We had some strawberries that needed to be eaten in the next 24 hours, so I had Eli help me prep them by pulling off the leaves and washing them.  I cut out the core and threw them in the Cuisinart.  I would have let him try to cut out the core with his little kiddie knife, but was pretty sure that would just result in a few totally mangled strawberries and red juice splattered all over the kitchen.  Besides, I was trying to keep up with a dwindling interest.  Both Eli and Abby got to learn a valuable lesson about handling the very sharp blade that goes in the food processor.  Thankfully they got to learn the lesson through me.  Few things are worse than cutting your thumb right by the fingernail just before you need to squeeze a lemon.  At least I didn't have to deal with the shock and horror (theirs, not mine) of one of them cutting themselves.  After a thorough inspection of my new wound and promises to never touch the Cuisinart, we got back to the business of pulverizing the strawberries.  Their fascination with the food processor never gets old.  Every time I bring it out, I'm reminded of that presentation I attended on getting your kids in the kitchen.  That amazing woman had a salad shooter.  Remember those things?  I can't decide if it's good or bad that we don't have one of our own.  Probably good.  If we did, we would have salad coming out of our ears, and most likely all over the kitchen floor.

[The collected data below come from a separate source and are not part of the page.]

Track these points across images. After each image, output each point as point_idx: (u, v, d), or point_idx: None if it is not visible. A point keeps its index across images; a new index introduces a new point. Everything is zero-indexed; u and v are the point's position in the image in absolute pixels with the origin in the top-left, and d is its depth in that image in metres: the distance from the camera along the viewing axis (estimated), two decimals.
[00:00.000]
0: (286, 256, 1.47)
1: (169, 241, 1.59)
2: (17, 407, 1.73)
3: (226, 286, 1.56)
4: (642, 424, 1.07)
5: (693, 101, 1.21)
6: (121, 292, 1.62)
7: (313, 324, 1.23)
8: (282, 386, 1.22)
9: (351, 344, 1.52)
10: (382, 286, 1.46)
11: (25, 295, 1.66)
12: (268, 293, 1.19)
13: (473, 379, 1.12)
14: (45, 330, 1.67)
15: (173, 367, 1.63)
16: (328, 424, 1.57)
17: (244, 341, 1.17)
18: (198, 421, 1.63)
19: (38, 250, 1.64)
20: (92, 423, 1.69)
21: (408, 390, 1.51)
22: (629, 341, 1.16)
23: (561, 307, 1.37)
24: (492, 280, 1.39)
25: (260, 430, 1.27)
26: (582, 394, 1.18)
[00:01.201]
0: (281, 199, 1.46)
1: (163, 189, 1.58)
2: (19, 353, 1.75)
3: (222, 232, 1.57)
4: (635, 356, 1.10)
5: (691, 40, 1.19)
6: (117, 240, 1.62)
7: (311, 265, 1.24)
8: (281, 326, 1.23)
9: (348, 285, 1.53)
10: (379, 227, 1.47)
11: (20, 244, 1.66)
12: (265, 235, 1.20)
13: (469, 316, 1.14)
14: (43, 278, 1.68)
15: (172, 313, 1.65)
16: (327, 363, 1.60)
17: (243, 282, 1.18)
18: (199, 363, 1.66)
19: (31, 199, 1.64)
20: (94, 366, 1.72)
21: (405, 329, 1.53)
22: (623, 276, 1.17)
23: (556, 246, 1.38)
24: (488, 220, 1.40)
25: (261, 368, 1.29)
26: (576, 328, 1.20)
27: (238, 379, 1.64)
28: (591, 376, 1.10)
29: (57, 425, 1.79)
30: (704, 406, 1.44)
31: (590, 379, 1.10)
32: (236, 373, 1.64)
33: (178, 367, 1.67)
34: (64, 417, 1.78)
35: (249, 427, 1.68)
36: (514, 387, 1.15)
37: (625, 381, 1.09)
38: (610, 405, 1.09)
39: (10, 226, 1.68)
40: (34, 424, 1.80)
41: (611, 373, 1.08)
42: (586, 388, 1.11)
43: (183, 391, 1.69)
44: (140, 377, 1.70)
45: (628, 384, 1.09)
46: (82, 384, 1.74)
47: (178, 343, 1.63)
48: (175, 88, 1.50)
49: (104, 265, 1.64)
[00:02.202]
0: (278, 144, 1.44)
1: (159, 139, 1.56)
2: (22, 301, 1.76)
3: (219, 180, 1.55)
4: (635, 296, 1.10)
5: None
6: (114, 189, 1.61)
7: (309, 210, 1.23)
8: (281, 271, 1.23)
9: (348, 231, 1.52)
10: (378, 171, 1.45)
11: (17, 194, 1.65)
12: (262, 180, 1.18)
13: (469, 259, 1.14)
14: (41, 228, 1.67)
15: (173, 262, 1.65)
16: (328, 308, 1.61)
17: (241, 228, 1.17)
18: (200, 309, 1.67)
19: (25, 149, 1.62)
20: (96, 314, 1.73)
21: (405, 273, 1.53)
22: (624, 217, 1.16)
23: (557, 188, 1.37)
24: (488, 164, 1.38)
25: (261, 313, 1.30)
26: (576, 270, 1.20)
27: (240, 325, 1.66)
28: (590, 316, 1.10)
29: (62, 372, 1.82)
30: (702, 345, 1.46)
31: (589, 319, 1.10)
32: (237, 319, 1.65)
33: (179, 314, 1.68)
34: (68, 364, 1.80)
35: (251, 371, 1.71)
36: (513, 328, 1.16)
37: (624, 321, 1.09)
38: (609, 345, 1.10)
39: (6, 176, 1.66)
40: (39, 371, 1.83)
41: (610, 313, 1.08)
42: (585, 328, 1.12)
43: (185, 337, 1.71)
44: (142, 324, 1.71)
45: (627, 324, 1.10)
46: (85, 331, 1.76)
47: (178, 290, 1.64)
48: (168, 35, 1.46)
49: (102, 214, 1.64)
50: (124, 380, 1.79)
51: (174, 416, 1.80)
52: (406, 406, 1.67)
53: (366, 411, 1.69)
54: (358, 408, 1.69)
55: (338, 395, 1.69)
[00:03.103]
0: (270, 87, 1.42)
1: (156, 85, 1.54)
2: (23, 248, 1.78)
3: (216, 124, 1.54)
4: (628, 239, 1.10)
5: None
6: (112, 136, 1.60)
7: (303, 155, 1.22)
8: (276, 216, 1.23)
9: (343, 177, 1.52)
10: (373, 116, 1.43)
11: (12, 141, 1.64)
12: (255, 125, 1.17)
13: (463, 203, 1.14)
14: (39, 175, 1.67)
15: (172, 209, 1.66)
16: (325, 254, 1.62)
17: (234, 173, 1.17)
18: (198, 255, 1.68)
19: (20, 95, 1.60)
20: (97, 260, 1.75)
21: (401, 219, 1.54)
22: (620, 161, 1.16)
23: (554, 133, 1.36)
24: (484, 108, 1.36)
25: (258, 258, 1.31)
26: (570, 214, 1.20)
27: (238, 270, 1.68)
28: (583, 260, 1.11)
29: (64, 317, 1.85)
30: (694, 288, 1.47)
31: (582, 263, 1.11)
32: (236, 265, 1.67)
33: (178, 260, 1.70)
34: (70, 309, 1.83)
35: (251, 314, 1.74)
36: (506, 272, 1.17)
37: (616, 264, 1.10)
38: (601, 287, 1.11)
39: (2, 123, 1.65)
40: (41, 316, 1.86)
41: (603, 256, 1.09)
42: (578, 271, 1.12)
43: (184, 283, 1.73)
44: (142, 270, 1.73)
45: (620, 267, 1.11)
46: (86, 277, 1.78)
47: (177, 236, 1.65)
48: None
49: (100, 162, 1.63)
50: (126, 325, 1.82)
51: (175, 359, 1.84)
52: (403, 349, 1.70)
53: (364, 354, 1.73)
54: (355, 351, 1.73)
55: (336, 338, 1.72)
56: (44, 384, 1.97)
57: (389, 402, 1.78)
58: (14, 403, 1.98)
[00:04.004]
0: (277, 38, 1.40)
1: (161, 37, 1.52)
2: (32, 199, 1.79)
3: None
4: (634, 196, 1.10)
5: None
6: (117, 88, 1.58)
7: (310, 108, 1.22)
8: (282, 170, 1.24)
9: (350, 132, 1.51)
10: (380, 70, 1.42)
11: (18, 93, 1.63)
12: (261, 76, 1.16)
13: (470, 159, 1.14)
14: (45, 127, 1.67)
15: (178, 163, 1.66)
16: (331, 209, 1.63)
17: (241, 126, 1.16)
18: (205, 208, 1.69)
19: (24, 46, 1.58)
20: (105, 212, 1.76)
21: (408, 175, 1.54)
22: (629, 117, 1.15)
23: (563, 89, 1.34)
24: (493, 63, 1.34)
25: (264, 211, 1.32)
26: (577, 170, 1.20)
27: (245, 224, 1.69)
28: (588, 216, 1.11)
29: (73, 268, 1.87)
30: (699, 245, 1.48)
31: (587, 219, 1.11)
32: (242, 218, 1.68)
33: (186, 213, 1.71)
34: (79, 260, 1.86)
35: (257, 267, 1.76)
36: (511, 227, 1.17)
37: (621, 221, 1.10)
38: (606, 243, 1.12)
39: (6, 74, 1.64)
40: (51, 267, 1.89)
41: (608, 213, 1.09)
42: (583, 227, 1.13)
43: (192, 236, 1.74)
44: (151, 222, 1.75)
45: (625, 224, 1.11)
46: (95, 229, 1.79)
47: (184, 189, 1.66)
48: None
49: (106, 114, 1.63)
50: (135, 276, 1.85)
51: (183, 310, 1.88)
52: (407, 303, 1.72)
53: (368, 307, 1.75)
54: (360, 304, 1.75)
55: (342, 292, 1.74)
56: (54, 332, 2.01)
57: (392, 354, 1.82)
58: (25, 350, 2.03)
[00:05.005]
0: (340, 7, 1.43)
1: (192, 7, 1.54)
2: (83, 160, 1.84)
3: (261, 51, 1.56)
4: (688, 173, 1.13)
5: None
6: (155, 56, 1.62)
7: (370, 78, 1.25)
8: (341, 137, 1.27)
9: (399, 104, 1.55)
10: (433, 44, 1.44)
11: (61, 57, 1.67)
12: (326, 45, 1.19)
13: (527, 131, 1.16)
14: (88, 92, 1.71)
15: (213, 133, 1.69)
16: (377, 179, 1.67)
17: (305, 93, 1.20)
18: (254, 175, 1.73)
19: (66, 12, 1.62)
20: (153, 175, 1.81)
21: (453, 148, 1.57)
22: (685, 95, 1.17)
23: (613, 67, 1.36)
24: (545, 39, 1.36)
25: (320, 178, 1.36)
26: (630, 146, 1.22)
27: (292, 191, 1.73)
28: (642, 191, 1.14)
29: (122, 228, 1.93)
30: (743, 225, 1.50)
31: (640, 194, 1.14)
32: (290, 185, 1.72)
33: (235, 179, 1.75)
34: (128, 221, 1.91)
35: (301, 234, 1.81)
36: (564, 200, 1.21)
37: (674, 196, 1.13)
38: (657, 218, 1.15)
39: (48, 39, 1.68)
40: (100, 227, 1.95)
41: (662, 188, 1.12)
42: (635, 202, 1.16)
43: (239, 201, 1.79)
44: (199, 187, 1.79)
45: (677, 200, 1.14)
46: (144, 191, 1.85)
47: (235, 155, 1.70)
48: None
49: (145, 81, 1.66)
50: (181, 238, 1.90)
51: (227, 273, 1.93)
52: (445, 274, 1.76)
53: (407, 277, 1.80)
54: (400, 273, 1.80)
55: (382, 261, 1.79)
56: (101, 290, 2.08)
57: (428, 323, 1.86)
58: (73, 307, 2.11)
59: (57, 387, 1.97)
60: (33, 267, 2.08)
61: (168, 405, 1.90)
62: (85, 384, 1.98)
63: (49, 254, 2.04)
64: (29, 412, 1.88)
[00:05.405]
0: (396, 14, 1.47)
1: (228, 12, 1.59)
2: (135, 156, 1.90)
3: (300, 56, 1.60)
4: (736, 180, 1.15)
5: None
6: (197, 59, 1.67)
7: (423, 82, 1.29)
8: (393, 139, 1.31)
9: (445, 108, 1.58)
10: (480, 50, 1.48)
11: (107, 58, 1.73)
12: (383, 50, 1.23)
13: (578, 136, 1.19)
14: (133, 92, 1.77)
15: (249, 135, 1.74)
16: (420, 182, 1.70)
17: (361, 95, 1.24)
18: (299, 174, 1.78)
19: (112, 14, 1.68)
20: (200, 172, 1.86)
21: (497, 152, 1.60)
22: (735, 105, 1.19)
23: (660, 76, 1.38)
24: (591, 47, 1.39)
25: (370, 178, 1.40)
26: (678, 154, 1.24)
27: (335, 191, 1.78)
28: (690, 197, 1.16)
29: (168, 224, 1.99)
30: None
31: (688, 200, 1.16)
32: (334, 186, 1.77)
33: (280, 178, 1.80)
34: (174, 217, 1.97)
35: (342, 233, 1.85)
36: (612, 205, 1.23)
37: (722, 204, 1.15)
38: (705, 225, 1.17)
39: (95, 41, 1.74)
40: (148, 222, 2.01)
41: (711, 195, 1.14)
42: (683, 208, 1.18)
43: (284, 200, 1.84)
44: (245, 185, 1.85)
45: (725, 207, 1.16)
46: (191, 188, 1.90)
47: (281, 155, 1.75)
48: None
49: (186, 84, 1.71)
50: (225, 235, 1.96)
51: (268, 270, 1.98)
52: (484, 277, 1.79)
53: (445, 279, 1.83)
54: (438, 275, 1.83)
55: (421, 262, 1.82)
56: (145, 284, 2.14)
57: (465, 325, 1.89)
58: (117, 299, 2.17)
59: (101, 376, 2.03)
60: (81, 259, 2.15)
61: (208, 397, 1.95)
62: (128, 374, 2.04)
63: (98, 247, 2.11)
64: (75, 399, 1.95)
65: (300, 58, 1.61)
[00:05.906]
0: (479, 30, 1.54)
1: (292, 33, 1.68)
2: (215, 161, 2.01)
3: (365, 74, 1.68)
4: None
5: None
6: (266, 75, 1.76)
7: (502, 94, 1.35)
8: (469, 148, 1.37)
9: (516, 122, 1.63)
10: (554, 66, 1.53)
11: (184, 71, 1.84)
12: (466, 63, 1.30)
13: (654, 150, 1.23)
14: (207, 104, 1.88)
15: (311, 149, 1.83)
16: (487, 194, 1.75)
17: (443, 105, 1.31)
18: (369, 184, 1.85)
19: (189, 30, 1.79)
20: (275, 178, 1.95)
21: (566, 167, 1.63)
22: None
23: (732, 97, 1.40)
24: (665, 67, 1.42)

We all agreed that ice cream without seeds was best so I got saddled with the task of removing the seeds from the strawberry pulp.  Not a difficult process, but definately time-comsuming.  I sent them both outside to run around the yard a few times while I pushed the pulp through a sieve.  They both returned panting just as I finished up.  The rest was easy.  Eli dumped in the sweetened condensed milk and the cup of milk, (pre-measured, of course) Abby measured out a 1/4 cup of sugar and I squeezed in a tablespoon of lemon juice.  We let Elijah stir it all up and then I poured it into the ice cream maker.  Both of them were riveted for about 45 seconds, and then the questioning began, "Is it ready yet?  Is it ready yet?  Is it ready yet?"   I finally kicked them out to go play for awhile.  They each came back to check on it about 600 times, and after about 20 minutes I reached my limit.  The mixture looked to be as frozen as it was going to get, which put it at the consistency of a loose milk shake.  If I could have waited another 10 minutes it may have been a bit thicker, but I was tired of them coming in and out of the house and never closing the door.  I gave them each a small cup of the strawberry shake and poured the rest into a plastic container and put it in the freezer.

In truth, the process was so quick I felt like we really didn't do anything at all.  I think I've become accustomed to more lengthy projects that involve some sort of cooking.  This was fun and a nice change of pace.  It was perfect for a four year old who is physically incapable of sitting still.  Although it was a little trying for me at the time, I can see now that even the act of running back and forth to check on it's progress was perfect for him.  Unlike having to peer through the oven door and wait for something to cook, he was able to turn waiting into an activity.  Ice cream is practically a staple at our house; we eat it all year long.  I don't know why I feel like we have to wait for summer to make our own.  Now that I know you can make a pretty yummy ice cream without having to cook a custard base first, I'm sure we'll be making it more often.  And for the record, I prefer Tazmanian Devil Eli.  I'm used to seeing him as a constant blur of motion.  Zoned-out Eli kind of freaks me out.

1 comment:

  1. I also prefer the Taz version of Eli, however, I have yet to even see the very rare zoned out version!